Por isso, é importante observar a proporção da peça em relação ao cômodo e aos outros móveis.
"Em espaços pequenos, cada medida precisa ser pensada em conjunto. Uma peça adequada é aquela que atende à necessidade do morador sem comprometer o restante do ambiente", explica Guilherme.
Para locais com medidas fora dos padrões, a personalização também pode ser uma alternativa.
Segundo o release, a tecnologia da Movêu permite ajustar altura, largura e profundidade dos móveis durante o desenvolvimento do projeto.
3. Deixar a circulação para depois
Outro erro é escolher primeiro onde os móveis ficarão e pensar nos caminhos de passagem depois.
Em um apartamento pequeno, a circulação deve fazer parte do planejamento desde o começo.
Para isso, observe os deslocamentos mais frequentes pela casa. Portas, corredores e áreas de uso diário precisam permanecer livres.
O espaço vazio também tem uma função. Ele ajuda o ambiente a funcionar melhor e evita a sensação de aperto.
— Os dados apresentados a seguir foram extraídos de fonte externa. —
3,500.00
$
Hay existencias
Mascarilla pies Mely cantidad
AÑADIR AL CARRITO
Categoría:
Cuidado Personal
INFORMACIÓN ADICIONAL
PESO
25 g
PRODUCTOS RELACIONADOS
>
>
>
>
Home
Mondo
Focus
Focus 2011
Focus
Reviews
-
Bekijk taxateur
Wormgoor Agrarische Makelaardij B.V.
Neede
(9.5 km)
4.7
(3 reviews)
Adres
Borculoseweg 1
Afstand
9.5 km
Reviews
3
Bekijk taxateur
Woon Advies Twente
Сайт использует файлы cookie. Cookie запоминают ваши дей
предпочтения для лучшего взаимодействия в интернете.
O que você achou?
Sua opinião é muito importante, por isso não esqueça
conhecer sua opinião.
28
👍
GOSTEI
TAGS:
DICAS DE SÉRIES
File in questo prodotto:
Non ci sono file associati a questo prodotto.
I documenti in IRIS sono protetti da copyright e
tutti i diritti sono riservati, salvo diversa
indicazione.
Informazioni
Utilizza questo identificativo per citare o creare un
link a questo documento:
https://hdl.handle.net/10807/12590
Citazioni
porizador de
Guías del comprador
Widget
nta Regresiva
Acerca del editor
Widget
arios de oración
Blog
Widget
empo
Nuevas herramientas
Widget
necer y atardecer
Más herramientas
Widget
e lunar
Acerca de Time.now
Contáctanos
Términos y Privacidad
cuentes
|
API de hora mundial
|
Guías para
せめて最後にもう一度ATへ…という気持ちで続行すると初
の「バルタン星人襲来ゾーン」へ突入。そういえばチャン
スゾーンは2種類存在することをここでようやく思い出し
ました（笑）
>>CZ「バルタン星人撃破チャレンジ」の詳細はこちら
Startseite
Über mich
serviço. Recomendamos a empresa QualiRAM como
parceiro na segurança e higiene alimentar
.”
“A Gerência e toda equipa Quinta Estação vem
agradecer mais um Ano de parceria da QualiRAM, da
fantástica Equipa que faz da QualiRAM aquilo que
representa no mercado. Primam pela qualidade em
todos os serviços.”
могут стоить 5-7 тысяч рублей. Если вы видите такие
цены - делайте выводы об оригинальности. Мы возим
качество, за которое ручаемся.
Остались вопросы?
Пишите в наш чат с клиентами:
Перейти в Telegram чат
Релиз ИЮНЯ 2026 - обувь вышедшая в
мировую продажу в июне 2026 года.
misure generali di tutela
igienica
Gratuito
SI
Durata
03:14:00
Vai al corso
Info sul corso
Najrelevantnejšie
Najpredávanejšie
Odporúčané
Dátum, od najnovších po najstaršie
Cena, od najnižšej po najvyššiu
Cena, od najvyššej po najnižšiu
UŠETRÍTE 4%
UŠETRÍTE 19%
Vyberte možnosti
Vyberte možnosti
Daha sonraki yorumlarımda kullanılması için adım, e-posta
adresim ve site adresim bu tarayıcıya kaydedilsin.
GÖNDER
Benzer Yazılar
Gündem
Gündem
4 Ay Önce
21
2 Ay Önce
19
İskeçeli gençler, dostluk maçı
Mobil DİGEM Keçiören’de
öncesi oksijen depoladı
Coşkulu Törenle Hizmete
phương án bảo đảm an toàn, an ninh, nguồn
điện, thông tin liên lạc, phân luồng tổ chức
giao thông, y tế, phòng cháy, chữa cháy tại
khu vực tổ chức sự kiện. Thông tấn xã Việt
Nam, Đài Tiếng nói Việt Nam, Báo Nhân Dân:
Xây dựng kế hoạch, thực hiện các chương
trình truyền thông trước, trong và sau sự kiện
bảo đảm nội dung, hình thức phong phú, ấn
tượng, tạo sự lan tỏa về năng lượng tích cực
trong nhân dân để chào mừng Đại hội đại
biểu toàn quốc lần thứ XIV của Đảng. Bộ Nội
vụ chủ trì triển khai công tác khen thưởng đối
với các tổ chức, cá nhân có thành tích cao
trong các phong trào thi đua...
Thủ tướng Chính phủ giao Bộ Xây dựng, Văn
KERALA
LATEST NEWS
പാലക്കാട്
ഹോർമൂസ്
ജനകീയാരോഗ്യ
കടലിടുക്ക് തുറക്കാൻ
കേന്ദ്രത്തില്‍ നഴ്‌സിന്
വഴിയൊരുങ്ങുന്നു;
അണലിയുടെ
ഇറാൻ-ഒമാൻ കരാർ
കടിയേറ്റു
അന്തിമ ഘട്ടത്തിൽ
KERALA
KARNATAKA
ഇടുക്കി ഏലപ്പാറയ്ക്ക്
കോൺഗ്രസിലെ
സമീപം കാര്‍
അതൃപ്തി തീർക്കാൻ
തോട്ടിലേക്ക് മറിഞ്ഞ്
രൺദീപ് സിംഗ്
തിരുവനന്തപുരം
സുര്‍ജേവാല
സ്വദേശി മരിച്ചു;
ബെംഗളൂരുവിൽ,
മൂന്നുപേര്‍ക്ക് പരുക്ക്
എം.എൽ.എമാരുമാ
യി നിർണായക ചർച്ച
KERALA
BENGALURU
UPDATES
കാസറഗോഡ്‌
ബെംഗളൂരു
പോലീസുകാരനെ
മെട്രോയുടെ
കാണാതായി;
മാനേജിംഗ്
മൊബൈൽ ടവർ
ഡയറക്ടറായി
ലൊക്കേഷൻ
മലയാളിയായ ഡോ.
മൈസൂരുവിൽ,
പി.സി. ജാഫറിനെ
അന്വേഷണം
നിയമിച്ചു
4. Não considerar todas as funções do ambiente
Um ambiente compacto muitas vezes precisa cumprir várias funções.
A sala pode ser usada para assistir televisão, receber visitas e trabalhar. Já o quarto pode também funcionar como espaço de estudos.
Até áreas de passagem podem ganhar soluções de armazenamento.
Por isso, antes de escolher um móvel, pense na rotina e nas necessidades reais da casa.
Peças versáteis ou planejadas para mais de uma função podem ajudar a aproveitar melhor a metragem.
5. Tentar aproveitar cada centímetro
A ideia de usar cada cantinho disponível parece interessante. Porém, pode ter o efeito contrário.
Encher todos os espaços com móveis e objetos pode deixar o apartamento visualmente carregado. A circulação e a organização também podem ser prejudicadas.
A melhor estratégia é priorizar o que realmente faz falta.
Em vez de pensar apenas em "onde cabe mais um móvel?", vale perguntar: "o que faz falta para essa casa funcionar melhor?"
O tamanho do apartamento não limita as possibilidades
Mobiliar um apartamento pequeno não significa escolher sempre o menor móvel disponível.
O segredo está em equilibrar medidas, proporção, circulação e funcionalidade. Tudo isso deve considerar a rotina de quem vive no imóvel.
"Quando o espaço é limitado, o planejamento ganha ainda mais importância. O móvel precisa se adaptar à rotina e às características do ambiente, e não o contrário", afirma Guilherme.
Com escolhas mais conscientes e uma distribuição bem planejada, ambientes compactos podem ser funcionais e confortáveis.
Assim, um apartamento pequeno também pode ter personalidade. O segredo está em deixar cada elemento trabalhar a favor da casa, sem ocupar espaço além do necessário.